= Robin Herbert =

English banker (1934–2024)

Robin Arthur Eidyr Herbert (5 March 1934 – 12 January 2024) was an English banker and horticulturist who served as a president of the Royal Horticultural Society.

==Early life and education==
Herbert was born in London to Sir John Herbert, a Conservative MP and Governor of Bengal, and Lady Mary, who had connections to the British royal family. Herbert inherited a substantial estate at a young age, which fostered his interest in gardening.

Herbert was educated at Eton College, the University of Oxford, and Harvard Business School.
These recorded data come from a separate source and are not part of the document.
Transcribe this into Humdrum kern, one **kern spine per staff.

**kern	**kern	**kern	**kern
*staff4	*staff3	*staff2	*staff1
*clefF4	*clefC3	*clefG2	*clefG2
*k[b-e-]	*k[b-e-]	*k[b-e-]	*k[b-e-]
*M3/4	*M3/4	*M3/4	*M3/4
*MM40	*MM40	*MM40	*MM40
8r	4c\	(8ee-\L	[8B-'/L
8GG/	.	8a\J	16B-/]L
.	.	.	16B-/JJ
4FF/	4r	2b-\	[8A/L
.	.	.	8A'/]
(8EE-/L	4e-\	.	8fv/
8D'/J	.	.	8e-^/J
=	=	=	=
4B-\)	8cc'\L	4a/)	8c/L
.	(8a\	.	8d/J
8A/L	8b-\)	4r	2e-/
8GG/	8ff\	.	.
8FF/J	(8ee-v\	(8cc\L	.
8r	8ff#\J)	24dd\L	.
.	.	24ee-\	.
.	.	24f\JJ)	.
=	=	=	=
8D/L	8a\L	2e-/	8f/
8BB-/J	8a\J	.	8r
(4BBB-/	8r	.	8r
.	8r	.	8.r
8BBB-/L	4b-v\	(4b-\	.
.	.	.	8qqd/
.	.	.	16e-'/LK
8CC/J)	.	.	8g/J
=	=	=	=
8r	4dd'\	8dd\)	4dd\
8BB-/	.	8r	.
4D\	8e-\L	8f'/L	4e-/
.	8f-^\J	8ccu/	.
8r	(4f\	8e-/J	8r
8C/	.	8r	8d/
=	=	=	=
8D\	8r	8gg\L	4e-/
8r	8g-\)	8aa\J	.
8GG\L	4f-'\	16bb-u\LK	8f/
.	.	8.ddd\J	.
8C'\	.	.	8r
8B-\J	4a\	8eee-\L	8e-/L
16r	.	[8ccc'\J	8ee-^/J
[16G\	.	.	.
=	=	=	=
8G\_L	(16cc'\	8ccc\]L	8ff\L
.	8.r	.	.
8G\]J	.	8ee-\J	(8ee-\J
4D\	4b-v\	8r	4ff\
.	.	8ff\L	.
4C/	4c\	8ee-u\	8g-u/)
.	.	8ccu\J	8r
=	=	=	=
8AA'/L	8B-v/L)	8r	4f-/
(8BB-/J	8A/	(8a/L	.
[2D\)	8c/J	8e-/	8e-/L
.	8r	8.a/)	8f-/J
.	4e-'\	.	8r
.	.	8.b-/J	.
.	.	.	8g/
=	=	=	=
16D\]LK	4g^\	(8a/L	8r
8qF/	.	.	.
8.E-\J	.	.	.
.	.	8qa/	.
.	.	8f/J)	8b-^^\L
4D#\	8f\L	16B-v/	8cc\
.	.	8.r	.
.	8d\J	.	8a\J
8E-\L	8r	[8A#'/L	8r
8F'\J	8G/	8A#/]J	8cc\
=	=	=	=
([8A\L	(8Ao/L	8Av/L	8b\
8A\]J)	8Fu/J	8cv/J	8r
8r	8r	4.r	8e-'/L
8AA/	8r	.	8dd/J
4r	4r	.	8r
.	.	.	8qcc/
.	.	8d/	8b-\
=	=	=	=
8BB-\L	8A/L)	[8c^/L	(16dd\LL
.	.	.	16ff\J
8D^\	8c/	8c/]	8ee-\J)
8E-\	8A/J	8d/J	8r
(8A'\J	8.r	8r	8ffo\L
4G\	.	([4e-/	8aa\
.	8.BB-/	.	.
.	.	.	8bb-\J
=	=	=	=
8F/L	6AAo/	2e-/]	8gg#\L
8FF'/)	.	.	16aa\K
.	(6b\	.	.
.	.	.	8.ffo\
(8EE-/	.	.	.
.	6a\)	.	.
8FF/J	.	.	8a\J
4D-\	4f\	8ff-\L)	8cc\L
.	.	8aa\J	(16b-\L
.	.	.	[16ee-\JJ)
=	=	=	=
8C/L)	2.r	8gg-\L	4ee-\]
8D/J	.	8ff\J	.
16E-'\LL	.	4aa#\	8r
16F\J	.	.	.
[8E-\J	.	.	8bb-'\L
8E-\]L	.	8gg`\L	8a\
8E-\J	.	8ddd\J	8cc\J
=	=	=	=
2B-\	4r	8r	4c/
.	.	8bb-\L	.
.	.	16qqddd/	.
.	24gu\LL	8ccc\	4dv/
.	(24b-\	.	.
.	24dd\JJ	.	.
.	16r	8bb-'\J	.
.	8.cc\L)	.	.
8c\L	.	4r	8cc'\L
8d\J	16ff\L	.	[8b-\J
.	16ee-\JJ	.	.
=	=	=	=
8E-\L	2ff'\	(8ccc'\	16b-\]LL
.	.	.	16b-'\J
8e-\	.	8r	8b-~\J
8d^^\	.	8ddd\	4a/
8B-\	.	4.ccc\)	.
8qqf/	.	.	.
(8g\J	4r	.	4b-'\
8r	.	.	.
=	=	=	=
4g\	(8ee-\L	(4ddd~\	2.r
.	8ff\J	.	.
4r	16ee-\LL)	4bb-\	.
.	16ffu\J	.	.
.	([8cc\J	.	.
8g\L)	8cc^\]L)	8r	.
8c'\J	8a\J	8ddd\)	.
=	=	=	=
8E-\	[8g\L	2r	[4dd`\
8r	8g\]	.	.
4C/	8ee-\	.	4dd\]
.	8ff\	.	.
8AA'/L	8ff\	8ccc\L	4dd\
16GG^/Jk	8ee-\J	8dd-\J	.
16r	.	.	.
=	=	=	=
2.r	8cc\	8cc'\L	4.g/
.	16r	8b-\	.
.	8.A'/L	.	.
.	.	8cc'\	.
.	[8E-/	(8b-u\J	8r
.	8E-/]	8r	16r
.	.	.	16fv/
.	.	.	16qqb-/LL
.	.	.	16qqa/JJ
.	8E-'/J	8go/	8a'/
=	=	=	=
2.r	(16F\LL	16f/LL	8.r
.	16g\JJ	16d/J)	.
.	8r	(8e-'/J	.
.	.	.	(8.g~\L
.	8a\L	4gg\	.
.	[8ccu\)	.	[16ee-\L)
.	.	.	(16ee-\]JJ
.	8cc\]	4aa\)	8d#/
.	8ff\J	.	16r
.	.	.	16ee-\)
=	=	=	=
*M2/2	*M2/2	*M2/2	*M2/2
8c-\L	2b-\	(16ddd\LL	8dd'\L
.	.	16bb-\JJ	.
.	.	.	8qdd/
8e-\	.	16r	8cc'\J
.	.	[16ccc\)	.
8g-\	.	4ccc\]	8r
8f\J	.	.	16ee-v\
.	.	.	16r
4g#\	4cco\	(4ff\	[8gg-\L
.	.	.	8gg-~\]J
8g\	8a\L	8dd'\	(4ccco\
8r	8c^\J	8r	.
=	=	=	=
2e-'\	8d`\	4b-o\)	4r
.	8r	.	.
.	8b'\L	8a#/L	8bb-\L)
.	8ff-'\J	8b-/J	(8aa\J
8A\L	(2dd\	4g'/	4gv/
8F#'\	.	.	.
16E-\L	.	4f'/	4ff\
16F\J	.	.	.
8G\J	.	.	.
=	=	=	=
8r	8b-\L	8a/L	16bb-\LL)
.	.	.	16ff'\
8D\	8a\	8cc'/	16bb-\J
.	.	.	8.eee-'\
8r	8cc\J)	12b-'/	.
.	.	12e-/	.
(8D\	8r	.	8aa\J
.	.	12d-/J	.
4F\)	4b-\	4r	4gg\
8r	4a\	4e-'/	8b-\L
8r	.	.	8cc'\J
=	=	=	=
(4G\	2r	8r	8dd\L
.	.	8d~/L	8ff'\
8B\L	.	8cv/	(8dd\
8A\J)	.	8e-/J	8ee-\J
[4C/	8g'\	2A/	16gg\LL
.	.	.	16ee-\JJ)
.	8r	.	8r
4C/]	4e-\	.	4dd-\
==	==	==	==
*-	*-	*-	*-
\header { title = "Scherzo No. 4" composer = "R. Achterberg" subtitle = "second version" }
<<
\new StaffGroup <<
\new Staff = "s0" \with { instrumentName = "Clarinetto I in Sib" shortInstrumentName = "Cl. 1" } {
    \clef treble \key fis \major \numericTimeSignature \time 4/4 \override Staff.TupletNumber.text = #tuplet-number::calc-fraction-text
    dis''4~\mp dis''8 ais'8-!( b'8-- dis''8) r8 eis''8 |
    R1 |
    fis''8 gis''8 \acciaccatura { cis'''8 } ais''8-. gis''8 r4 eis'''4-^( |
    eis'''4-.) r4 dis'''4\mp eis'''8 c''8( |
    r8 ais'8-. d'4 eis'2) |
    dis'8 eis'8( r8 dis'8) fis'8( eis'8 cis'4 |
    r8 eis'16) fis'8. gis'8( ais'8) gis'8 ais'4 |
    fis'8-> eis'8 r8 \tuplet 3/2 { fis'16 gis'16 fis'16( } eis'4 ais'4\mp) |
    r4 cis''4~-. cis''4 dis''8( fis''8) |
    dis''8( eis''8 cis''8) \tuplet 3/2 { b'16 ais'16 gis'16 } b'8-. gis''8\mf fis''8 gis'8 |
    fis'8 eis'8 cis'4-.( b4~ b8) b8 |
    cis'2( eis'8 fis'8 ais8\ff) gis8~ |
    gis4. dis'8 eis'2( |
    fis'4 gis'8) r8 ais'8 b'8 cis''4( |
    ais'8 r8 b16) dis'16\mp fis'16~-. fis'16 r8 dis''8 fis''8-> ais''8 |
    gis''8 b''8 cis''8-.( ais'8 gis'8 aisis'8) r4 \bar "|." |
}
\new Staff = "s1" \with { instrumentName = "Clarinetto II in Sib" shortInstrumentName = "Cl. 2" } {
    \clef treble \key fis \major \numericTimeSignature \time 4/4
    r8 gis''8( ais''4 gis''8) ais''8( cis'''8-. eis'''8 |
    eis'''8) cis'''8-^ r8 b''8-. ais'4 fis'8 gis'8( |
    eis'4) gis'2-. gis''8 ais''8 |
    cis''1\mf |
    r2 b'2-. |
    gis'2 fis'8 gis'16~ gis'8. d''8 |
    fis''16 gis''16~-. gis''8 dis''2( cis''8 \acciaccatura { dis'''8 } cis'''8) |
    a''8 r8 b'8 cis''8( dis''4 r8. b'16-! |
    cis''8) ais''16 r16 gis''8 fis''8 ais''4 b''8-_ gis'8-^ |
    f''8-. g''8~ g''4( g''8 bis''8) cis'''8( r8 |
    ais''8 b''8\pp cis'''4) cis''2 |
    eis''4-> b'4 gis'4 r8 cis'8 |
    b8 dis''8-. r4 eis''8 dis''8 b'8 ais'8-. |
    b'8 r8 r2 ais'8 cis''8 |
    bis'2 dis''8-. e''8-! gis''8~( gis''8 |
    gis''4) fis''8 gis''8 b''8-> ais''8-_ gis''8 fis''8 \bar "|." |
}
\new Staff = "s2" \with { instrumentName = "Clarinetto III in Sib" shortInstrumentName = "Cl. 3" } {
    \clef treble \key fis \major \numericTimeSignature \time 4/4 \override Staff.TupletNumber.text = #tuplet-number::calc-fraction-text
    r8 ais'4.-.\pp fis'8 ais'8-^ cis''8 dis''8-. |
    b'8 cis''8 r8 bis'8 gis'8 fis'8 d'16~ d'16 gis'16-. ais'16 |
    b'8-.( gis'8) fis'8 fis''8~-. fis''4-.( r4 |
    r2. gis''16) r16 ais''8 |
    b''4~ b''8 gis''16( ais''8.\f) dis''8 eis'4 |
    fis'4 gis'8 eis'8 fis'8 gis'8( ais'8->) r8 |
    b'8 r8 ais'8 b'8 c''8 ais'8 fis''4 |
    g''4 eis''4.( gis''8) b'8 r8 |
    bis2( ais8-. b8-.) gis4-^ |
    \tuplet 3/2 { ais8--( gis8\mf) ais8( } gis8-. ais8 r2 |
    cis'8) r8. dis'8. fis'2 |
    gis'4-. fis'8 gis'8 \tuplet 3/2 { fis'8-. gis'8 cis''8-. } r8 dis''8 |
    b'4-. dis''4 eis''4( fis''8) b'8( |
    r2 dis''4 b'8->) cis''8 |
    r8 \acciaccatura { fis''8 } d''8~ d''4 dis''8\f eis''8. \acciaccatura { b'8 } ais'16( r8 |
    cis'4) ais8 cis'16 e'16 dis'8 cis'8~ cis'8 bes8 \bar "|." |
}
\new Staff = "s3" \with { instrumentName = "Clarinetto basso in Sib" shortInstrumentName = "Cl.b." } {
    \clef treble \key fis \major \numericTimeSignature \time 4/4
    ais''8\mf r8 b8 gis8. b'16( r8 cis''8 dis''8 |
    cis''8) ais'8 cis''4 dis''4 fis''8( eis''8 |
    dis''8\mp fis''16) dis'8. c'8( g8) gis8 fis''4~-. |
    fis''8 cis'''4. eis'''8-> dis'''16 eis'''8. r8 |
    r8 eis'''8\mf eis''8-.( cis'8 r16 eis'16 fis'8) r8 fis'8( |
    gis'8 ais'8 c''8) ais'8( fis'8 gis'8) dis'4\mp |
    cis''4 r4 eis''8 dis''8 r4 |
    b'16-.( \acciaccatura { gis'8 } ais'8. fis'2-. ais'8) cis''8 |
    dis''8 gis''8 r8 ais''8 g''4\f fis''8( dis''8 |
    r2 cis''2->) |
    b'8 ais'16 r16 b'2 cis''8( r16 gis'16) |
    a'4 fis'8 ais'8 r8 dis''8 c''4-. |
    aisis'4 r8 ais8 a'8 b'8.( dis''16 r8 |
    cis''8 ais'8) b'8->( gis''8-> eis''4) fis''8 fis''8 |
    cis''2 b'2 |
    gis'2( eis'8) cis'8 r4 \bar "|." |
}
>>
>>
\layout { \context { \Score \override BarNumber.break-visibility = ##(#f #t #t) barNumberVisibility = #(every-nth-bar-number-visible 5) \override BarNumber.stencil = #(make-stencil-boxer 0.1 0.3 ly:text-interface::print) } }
In 1960, he married American Margaret Lewis and settled in Llanover, later inheriting another estate, Llanarth.

==Career==
In 1963, Herbert began his banking career by investing in Leopold Joseph, a small London merchant bank, alongside partners such as Prince Rupert Loewenstein and Alexis de Redé. Although initially holding a peripheral position, Herbert's role within the bank grew over time, and he eventually became chairman in 1978. Under his leadership, the bank faced various challenges, including controversial clients and legal disputes, but emerged as a resilient private banking institution. Herbert's tenure concluded with the sale of the bank to the Bank of Butterfield in 2004 for £51.5 million. He also held positions at NatWest, Marks & Spencer, and the National Trust's committee for Wales.

Despite not having formal botanical training, Herbert made major contributions to horticulture through his plant-hunting expeditions and the development of extensive arboreal collections on his estates. In recognition of his dedication to the environment and horticulture, he was appointed Commander of the Order of the British Empire (CBE) in 1994.

In 2017, he was named in the Paradise Papers.

==Death==
Herbert died on 12 January 2024, at the age of 89.